Nobody with even the slightest interest in current affairs could have missed this week’s uproar surrounding the closure of the Independent Living Fund (ILF), effective from today.  The £320m fund, organised by central government, has been paying out an average of £300 a week to approximately 18,000 disabled people.  These payments have mostly been used to help fund care workers to assist in the carrying out of everyday activities, such as washing and dressing.  For the next nine months, previous users of the Fund will have to make applications for financial assistance to their local councils (to whom the budget for the ILF has been temporarily transferred.)  After that, no further assistance from either central or local government is guaranteed.

The Government’s Equality Impact Assessment (EIA) shows that nearly 1,000 people with Spinal Cord Injury (SCI) will be affected by the closure.  Aspire knows from our analysis of the care provision for people with SCI that 14% of their care hours are funded through ILF. 

Following the General Election result, Rosa Davies wrote a moving piece for the Guardian in which she asked the following question: “how much more disabled is this government going to make us?”   Such a question is rooted in the Social Model of Disability, a model which Aspire also promotes.  Its fundamental position is this:  people are “disabled” by the way society is organised.  For example, an individual with SCI might not be able to walk, but they would be disabled by the failure of their workplace to install a ramp allowing them access to the building.

Government cuts create extra barriers for disabled people.  As Ms Davies puts it:

“Money is access.
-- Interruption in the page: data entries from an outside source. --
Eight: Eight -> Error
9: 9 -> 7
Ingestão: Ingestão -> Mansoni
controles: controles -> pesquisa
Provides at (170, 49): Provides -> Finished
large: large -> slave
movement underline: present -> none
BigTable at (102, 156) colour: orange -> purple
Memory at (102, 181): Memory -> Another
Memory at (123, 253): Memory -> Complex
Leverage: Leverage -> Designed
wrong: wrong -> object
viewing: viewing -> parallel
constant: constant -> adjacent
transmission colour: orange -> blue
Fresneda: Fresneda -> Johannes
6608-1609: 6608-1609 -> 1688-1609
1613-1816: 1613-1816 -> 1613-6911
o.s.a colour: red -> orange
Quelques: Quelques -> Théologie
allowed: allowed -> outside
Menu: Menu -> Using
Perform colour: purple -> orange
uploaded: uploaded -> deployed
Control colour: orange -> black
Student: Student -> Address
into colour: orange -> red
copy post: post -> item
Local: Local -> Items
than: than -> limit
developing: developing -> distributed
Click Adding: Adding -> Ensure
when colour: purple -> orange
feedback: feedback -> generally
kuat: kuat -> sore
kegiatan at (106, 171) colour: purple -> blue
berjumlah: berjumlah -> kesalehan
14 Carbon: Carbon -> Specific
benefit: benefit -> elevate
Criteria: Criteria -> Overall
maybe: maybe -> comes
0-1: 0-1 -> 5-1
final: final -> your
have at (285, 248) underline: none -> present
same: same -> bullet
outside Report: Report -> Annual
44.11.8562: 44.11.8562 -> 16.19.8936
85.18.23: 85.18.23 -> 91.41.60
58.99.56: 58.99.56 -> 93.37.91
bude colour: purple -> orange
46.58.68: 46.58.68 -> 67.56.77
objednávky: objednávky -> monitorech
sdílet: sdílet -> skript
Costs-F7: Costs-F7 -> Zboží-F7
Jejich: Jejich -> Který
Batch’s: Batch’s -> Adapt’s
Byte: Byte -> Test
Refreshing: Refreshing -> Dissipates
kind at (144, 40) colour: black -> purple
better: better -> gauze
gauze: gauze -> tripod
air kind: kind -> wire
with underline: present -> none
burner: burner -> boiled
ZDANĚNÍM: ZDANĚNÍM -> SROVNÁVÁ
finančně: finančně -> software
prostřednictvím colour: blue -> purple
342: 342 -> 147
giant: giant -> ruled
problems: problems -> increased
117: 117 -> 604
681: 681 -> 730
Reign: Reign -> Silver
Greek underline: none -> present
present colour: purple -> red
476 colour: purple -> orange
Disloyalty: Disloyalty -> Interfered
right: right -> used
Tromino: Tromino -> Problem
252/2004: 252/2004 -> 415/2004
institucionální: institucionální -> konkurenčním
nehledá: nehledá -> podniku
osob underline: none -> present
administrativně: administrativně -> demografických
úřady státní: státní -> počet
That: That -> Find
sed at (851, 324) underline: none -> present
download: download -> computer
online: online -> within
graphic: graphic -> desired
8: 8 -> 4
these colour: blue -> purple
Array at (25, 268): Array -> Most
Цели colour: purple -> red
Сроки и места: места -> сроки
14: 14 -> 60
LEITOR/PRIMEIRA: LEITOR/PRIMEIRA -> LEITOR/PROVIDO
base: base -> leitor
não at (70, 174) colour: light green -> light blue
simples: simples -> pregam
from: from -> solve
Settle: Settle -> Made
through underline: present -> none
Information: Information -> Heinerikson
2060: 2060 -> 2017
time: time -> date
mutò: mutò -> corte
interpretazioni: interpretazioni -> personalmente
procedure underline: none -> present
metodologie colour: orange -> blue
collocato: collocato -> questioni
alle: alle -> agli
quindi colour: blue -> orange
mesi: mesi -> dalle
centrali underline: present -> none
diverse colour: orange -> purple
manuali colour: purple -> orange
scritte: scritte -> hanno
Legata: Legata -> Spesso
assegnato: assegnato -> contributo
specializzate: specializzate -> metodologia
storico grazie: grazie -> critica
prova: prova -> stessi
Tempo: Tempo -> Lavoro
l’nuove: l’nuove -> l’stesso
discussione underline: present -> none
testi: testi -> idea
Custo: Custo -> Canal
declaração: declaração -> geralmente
It makes the circle labelled “Things I could do” bigger and the one tagged “Things I can’t do” smaller, and that second circle is so big to begin with.”

The Minister for Disabled People has insisted that the closure of the ILF does not represent a “cut”.  However, there are three replies one might make to this.  Firstly, the only guarantee is that ILF funding will be transferred to local authorities for nine months.  After that, funding could stop in its entirety.   Secondly, the Government has said that only £262m of funding will be transferred to local authorities, which is clearly less than the current £300m.    Thirdly, Freedom of Information requests by the BBC and Disability Rights UK have established that a third of local authorities are not planning to ring-fence the funding they receive to replace the ILF.   This seems very likely to lead to a drop in funding for disabled people in regions covered by these authorities.  Indeed, the Government’s own EIA acknowledges that “a large number of users will experience some reductions to the current funding they receive” although it is also careful to highlight that this “will not necessarily lead to reduced equality of opportunity for users.” 

What could be the day-to-day impact of a cut be for people with SCI?  A real fear – again acknowledged by the EIA – is that many disabled people will be forced to enter residential care, or as one user quoted in the assessment articulated “left to rot in a home.”  The EIA states it is “simply not possible to quantify” whether this is a likely consequence.  However, with twenty-four hour care costing £1700 a week, compared to the £850 a week cost of keeping someone in a local authority care home, these fears do not seem unfounded.  If they are not, the impact could be devastating.   Quite apart from the loss of independence and access to community activities that residential care entails, Aspire research shows it has a horrific impact on the mental and physical health of those with SCI.  And there is also a wider question as to whether disabled people returning to live in residential care, as they did before campaigns for funds like the ILF were successful, represents a regression in equal opportunities.  How can it be right that your very freedom of movement is restricted just because of a lack of funds?  Is this really the best that society can do?

The EIA also acknowledged that the ILF has “undoubtedly played a significant role in supporting its users…to access educational and employment opportunities and to participate actively in their communities.”  The link with employment is particularly poignant, especially given the DWP’s current message to employers to become “disability confident.”  Last week’s blog described how important quality care provision was to people with SCI finding and retaining work.   If the closure of the ILF results in people having to leave employment, this doesn’t seem very “disability confident.”

Only time will tell what the impact of the closure will be.  However, if the above indications turn out to be correct, Aspire will echo Ms Davies’ conclusion that in closing the ILF, the Government has created extra barriers for disabled people.  As one researcher of disability put it “It’s putting people in a box marked “pathetic and hopeless”; people to be looked after.  [Disabled people] want to be in the world and the community."